For us, as we relate, that “bleeding” might not be an actual bleeding, but a bleeding of our spirit, of our hopes and dreams, of a deep emotional or spiritual wound that just won’t heal, or just our grief and sadness, which, let me tell you, can also “bleed” away at us.
And when we’ve been desperate, when we find ourselves so impatient, so in need of a change, we find ourselves clutching at anything—at any little thing.
We clutch even for a fringe of the prayer shawl of the One whom God sends to us in those dark moments.
When we do, we find, strangely, God’s healing.
And in this story of Jarius’ daughter, I too felt that moment in which I felt separated from the loved ones in my life—by death, yes, of course.
But also when I felt that a distance was caused by estrangement or anger.
And when I have begged for healing for them and for myself, it has often come.
I have shared with you before the pain of the estranged relationship I had with my sister, how for years we had little or nothing to do with each other, due to what we later realized were outside, nefarious forces in the guise of “family.”
But someone, in God’s own time, after years of praying about that relationship, it was healed.
It was truly a miracle in my life.
And I am very grateful for it.
But it came in God’s own time.
Not in mine.
It is a matter of simply sometimes waiting.
For Jairus, he didn’t have to wait long.
For the woman, it took twelve years.
But in both cases, it came.
Still, I admit, I continue to be impatient.
I probably will always be inpatient.
But even now, even when the pain of mourning comes back, when I truly mourn still, after many years for loved ones I’ve lost, in the midst of it all, I can hear those words that truly do comfort me:
“Why do you make a commotion and weep? Your loved one is not dead but only sleeping.”
Resurrection comes in many forms in our lives and if we wait them out these moments will happen.
And not all impatience is bad.
It is all right to be impatient—righteously impatient—for justice, for the right thing to be done.
It is all right to be impatient for injustice and lying and deceit to be brought to light and be revealed.
And dealt with.
It is all right to be impatient for the right thing to be done in this world.
But we cannot let our impatience get in the way of seeing that miracles continue to happen in our lives and in the lives of those around us.
I know, because I have seen it again and again and, not only in my own life, but in the lives of others.
We know that in God, we find our greatest consolation.
Our God of justice and compassion and love will provide and will win out ultimately over the forces of darkness that seem, at times, to prevail in our lives.
Knowing that, reminding ourselves of all that, we are able to be strengthened and sustained and rejuvenated.
We are able to face whatever life may throw at us with hope and defiance and, sometimes, even joy.
We are not in Sartre’s hell.
At some point, the doors of what seems like that eternal waiting room will be opened.
And we will be called forward.
And all will be well.
That is what scripture and our faith in God tell us again and again.
That is how God works in this world and in our lives.
So, let us cling to this hope and find true strength in it.
True strength to get us through those impatient moments in our lives when we want darkness and death and injustice and pain behind us.

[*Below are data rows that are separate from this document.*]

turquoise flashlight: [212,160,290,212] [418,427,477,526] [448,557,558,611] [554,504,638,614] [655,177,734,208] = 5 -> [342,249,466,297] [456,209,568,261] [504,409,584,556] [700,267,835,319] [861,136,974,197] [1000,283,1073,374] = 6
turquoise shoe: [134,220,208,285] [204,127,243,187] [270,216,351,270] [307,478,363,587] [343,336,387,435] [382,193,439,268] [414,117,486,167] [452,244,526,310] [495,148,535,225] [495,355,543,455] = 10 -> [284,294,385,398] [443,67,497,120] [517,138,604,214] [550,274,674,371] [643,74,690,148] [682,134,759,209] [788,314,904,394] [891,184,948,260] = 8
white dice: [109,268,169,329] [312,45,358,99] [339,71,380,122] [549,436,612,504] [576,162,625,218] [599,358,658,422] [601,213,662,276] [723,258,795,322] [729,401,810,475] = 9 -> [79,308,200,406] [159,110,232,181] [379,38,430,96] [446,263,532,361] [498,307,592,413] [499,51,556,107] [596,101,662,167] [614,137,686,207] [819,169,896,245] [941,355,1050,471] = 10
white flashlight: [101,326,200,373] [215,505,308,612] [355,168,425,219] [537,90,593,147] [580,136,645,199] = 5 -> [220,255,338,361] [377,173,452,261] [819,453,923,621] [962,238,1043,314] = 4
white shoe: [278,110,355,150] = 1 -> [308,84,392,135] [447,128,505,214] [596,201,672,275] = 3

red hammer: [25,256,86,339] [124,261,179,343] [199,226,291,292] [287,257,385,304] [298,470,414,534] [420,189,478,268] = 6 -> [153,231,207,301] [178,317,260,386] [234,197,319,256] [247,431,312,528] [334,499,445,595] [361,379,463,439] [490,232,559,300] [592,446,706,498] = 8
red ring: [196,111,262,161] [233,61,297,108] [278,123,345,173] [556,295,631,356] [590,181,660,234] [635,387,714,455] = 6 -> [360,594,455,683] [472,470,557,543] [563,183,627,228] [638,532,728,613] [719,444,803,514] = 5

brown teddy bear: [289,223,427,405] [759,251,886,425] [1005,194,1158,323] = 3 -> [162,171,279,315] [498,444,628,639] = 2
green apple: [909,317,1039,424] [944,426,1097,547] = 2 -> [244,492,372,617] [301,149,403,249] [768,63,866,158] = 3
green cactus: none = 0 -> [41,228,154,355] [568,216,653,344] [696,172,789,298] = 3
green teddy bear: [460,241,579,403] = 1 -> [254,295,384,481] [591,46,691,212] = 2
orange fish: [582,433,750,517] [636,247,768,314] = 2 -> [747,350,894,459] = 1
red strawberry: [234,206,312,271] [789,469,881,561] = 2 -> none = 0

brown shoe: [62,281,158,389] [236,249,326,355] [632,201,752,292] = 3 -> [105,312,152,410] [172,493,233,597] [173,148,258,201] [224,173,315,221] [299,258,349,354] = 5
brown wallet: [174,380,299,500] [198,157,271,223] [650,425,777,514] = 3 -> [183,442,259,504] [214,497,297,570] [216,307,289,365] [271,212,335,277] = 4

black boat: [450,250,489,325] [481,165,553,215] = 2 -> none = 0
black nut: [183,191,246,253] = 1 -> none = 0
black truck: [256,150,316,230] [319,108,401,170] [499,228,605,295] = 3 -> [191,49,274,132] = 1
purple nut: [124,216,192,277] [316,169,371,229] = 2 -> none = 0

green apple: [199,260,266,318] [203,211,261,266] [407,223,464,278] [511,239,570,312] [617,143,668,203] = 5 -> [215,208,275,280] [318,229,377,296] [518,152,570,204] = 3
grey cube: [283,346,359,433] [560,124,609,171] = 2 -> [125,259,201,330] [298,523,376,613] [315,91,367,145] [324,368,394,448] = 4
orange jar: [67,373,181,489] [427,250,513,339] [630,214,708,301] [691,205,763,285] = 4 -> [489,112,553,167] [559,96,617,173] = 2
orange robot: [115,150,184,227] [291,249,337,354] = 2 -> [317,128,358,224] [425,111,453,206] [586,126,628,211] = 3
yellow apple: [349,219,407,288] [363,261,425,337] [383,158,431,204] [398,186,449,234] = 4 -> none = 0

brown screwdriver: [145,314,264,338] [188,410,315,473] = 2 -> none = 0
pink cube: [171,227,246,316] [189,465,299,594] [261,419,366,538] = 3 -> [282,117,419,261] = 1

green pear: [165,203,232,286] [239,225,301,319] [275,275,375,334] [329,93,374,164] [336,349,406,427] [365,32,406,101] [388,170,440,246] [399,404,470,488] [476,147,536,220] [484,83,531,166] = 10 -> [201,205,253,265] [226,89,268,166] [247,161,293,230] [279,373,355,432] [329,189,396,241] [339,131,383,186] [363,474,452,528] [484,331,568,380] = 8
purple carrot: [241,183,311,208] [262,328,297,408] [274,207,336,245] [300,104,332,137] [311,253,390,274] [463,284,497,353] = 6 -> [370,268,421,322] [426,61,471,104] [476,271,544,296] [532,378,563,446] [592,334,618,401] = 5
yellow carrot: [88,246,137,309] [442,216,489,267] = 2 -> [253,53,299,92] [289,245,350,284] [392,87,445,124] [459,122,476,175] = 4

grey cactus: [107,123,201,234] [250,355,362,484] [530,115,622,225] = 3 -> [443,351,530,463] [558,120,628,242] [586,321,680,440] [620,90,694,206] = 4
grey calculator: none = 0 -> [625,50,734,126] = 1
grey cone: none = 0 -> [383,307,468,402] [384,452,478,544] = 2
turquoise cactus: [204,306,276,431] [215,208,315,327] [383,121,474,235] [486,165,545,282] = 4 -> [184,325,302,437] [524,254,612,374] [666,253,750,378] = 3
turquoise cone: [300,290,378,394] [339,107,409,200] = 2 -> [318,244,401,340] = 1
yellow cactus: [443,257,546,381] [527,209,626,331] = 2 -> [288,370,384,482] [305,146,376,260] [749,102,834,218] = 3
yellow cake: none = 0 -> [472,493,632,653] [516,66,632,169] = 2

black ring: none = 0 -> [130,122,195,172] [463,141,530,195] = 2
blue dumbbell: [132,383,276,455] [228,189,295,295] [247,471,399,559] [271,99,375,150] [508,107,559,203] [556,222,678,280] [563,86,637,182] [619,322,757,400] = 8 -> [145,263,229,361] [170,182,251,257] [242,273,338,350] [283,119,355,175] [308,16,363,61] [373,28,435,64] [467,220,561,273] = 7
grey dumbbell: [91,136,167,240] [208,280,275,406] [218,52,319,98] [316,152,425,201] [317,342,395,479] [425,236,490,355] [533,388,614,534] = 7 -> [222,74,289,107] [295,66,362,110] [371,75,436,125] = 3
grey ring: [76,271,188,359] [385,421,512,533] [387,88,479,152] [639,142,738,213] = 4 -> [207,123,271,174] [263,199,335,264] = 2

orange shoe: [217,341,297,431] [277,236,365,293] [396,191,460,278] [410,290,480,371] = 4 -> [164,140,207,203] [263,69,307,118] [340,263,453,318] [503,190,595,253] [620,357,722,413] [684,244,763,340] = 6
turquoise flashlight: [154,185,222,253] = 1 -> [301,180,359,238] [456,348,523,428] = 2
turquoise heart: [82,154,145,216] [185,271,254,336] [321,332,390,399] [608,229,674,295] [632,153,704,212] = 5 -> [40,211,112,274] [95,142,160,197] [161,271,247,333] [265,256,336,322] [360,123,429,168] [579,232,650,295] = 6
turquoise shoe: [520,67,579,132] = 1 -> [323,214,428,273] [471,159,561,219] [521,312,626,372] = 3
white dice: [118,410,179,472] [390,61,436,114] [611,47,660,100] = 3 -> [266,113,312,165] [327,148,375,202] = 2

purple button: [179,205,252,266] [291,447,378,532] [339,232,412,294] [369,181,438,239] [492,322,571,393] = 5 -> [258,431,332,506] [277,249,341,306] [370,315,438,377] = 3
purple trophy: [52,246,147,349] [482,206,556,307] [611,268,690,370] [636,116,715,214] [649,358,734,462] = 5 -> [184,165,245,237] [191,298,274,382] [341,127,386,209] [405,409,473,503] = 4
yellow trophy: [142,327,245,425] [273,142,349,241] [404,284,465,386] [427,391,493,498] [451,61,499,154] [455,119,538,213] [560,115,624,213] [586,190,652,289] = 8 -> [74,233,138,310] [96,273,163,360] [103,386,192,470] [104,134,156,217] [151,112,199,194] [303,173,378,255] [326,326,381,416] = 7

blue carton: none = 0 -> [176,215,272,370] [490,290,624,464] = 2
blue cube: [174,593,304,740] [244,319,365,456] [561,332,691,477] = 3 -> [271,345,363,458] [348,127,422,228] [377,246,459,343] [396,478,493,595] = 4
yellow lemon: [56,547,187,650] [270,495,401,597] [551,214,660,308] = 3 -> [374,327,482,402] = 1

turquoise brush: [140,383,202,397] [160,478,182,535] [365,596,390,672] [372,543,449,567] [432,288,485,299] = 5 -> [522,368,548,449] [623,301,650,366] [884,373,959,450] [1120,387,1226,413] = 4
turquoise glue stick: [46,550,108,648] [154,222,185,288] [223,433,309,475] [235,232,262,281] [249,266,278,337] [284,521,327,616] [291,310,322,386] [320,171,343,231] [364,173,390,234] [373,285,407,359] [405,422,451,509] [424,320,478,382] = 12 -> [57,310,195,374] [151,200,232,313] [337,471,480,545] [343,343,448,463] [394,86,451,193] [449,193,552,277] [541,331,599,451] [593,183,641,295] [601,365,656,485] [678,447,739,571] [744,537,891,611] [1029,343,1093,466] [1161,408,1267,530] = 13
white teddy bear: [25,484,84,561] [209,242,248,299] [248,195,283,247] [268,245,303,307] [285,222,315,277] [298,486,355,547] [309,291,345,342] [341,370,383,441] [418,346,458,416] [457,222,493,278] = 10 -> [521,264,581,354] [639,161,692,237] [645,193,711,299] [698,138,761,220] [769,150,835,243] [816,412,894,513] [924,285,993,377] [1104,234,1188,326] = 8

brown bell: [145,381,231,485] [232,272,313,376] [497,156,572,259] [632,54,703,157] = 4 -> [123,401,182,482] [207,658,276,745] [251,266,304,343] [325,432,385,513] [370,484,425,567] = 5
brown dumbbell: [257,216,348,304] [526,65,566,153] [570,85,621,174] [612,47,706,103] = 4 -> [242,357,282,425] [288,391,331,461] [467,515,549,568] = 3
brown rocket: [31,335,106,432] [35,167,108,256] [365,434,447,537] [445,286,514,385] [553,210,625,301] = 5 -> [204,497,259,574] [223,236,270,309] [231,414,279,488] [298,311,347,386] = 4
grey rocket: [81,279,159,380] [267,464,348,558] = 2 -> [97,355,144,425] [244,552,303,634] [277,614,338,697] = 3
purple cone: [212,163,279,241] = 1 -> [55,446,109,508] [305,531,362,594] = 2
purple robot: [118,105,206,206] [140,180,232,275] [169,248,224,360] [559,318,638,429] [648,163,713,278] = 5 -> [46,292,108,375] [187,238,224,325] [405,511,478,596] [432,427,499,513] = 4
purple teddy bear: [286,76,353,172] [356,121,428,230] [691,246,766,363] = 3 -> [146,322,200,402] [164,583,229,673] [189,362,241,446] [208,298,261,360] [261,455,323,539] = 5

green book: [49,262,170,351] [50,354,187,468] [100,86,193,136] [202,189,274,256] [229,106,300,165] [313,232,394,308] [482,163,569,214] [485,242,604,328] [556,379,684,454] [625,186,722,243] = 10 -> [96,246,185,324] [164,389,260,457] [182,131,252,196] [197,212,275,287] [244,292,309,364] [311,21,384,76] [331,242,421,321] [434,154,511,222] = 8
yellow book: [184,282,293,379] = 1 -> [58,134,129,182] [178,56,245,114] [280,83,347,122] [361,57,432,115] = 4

Let us be truly patient for our God.
If we do, those words of Jesus to the woman today will be words directed to us as well:
“your faith has made you well;
go in peace;
Let us pray.
Holy God, the God of life, we are impatient. We are impatient for so much in this life. We are impatient for an end to suffering and injustice and pain. We are impatient for all things to be restored to fullness and goodness. But mostly we are impatient for your presence in our midst, for your blessings and your joy. Help us to be patient, and in our patience, help us to be aware of the needs of those around us who also, in their impatience, are need of love and care. In Jesus’s Name, we pray.